Konfliktpotential

pendeluhr

„Was ist das für eine Kirche, in deren Dienst ich stehe?“ fragte ich mich. Mehr Verzicht auf Dominanz hätte ihr gut getan. Die Kirche, vor allem wir Priester, sollen den Menschen Hilfen anbieten, statt sie zu reglementieren und zu verurteilen. Das formulierte ich so, dass es gehört wurde. Nicht immer erntete ich freundliche Zustimmung.

In der Pfarrei und in meinem Freundeskreis traten Leute aus der Kirche aus. Darin sah ich keine Lösung. Wenn kritische Menschen die Kirche verließen, dann überließen sie diese Kirche den unkritischen Ja-Sagern, den unkritisch Loyalen. Kontroversen mussten anders ausgetragen werden.

Wolken zogen an meinem Priester-Himmel auf. Zweifel an meinem Selbstverständnis nährten die Frage, ob der Ort meiner Sehnsüchte ausschließlich das Priesteramt in der Kirche sei. Welche Alternativen hatte ich? Keine.

Ich musste mir den Vorwurf gefallen lassen, vom Geist bzw. Ungeist des „Politischen Nachtgebetes“ infiziert zu sein.

Die evangelische Theologin Dorothee Sölle hatte es ins Leben gerufen. Sie thematisierte u. a. den Vietnam-Krieg, die Problematik der Obdachlosigkeit und Konflikte um die Dritte Welt. In ihren Texten rief sie zum Widerstand auf gegen eine Kultur des Gehorsams und gegen Formen des Patriarchats. Sie berief sich auf Erfahrungen in mittel- und latein-amerikanischen Gemeinden. Ermutigt sah sie sich durch die Freundschaft mit Nicaraguas Kulturminister Ernesto Cardenal. Dessen Leben als Priester, Dichter und Revolutionär imponierte ihr.

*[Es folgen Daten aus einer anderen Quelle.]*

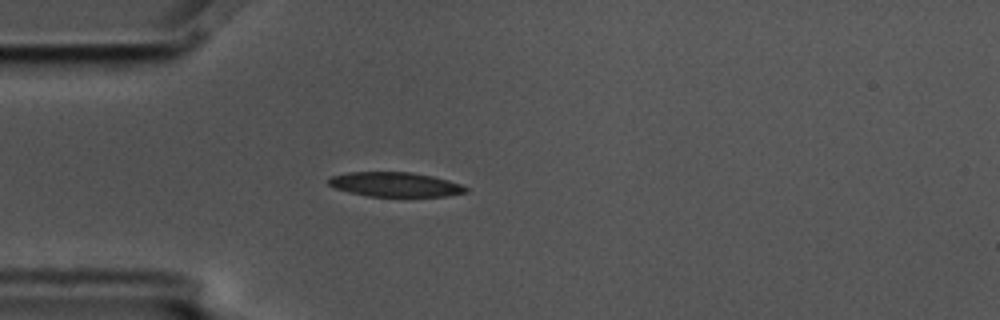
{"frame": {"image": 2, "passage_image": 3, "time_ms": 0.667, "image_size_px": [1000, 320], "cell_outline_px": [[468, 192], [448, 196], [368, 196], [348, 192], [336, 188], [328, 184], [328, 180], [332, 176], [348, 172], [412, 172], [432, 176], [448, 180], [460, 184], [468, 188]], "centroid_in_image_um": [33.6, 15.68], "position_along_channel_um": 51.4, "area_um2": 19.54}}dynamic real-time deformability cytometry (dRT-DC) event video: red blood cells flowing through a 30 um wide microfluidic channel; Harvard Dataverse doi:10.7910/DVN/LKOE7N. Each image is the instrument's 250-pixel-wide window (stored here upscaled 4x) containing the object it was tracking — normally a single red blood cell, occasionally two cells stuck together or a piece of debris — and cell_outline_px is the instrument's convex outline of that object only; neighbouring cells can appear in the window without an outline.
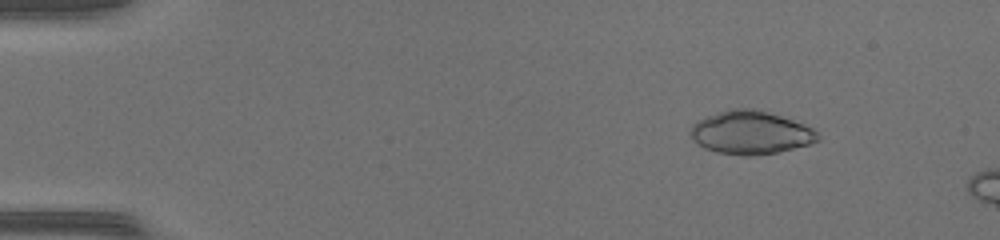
{"species": "common noctule bat (a hibernating species)", "species_latin": "Nyctalus noctula", "temperature_condition": "warm", "stored_images_in_passage": 11, "camera_frame_rate_fps": 3000, "um_per_image_px": 0.085, "animal": {"sex": "female", "body_mass_g": 17.0, "forearm_length_mm": 48.0}, "frame": {"image": 1, "passage_image": 7, "time_ms": 2.0, "image_size_px": [1000, 240], "cell_outline_px": [[820, 140], [808, 144], [776, 152], [752, 156], [744, 156], [716, 152], [704, 148], [696, 144], [688, 132], [692, 124], [696, 120], [728, 108], [752, 108], [768, 112], [804, 124], [812, 128], [820, 136]], "centroid_in_image_um": [63.74, 11.26], "position_along_channel_um": 21.3, "area_um2": 32.19}}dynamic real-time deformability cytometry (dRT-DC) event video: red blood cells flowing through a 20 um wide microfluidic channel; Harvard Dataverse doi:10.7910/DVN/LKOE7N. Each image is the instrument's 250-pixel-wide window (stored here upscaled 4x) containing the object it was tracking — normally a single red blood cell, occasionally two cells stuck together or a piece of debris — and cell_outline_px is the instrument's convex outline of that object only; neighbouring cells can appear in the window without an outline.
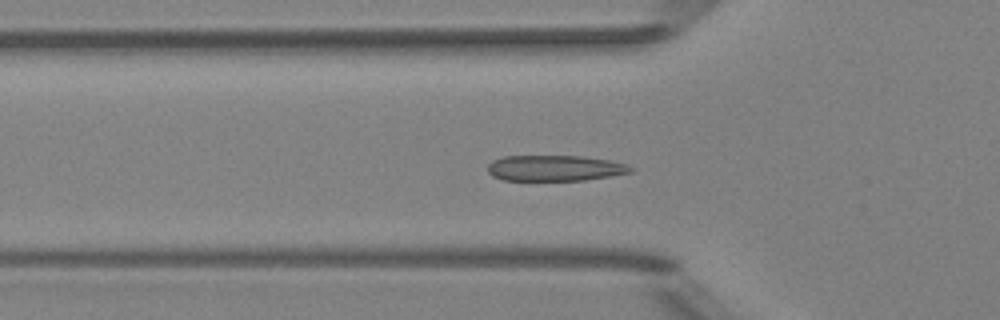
{"species": "Egyptian fruit bat (a non-hibernating species)", "species_latin": "Rousettus aegyptiacus", "temperature_condition": "room temperature", "stored_images_in_passage": 46, "camera_frame_rate_fps": 3000, "um_per_image_px": 0.085, "animal": {"sex": "female"}, "frame": {"image": 1, "passage_image": 11, "time_ms": 3.333, "image_size_px": [1000, 320], "cell_outline_px": [[632, 172], [612, 176], [584, 180], [504, 180], [492, 176], [488, 172], [488, 164], [492, 160], [504, 156], [580, 156], [608, 160], [628, 164], [632, 168]], "centroid_in_image_um": [47.15, 14.29], "position_along_channel_um": 78.6, "area_um2": 21.44}}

Der Erzbischof, der mich zum Priester geweiht hatte, untersagte dem Politischen Nachtgebet Gottesdienst-Veranstaltungen in katholischen Kirchen. Das hinderte mich nicht daran, an anderer Stelle einmal daran teilzunehmen.

Der Faszination, die das Nachtgebet auf mich ausübte, konnte ich mich nicht entziehen. Ich war jedoch enttäuscht von diesen Gottesdienst-Angeboten, bei denen sich problemorientiert Text an Text reihte. Auf einige Texte griff ich zurück, wenn ich im Gottesdienst der Pfarre tätig war. Da mich der Pfarrer in der Regel gewähren ließ, lebten diese Messfeiern von kreativen Elementen, die ich zusammen mit einem Kreis liturgisch Interessierter vorbereitete.

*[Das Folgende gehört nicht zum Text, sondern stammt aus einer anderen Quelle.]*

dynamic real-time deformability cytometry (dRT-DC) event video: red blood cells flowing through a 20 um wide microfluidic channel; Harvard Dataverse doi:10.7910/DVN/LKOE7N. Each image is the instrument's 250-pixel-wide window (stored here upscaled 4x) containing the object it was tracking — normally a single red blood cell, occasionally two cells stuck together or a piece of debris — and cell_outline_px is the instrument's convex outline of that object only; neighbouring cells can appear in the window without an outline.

Trotz meiner Experimentierfreudigkeit sah ich mich nicht auf dem Weg zum „Heilsarmee-Gottesdienst“, wie ein Kritiker unterstellte. Ich war dankbar für das positive Echo aus der Gemeinde: „Man spürt das Engagement des Priesters und nimmt dankbar zur Kenntnis, welche Vorbereitungen in der Woche getroffen wurden, um einen in Gebeten, Lesungen und Predigt abgestimmten eucharistischen Gottesdienst zu halten. Sie werden die mit gleichem Engagement mitfeiernde Gemeinde als beste positive Antwort auf Ihre Mühe erlebt haben.“

Symptomatisch für den Umbruch schien zudem das schwindende Interesse an der Fronleichnams- Prozession zu sein. Im Pfarrgemeinderat wurden Überlegungen und Vorschläge für eine Neugestaltung der Prozession aufgegriffen und neue Ausdrucksformen einer Eucharistie-Verehrung debattiert. Menschen wollen das, was sie glauben, nicht nur mit dem Verstand begreifen, sondern mit ihren Sinnen erleben und begreifen. Wallfahrten sind ein Beispiel für dieses Begehren.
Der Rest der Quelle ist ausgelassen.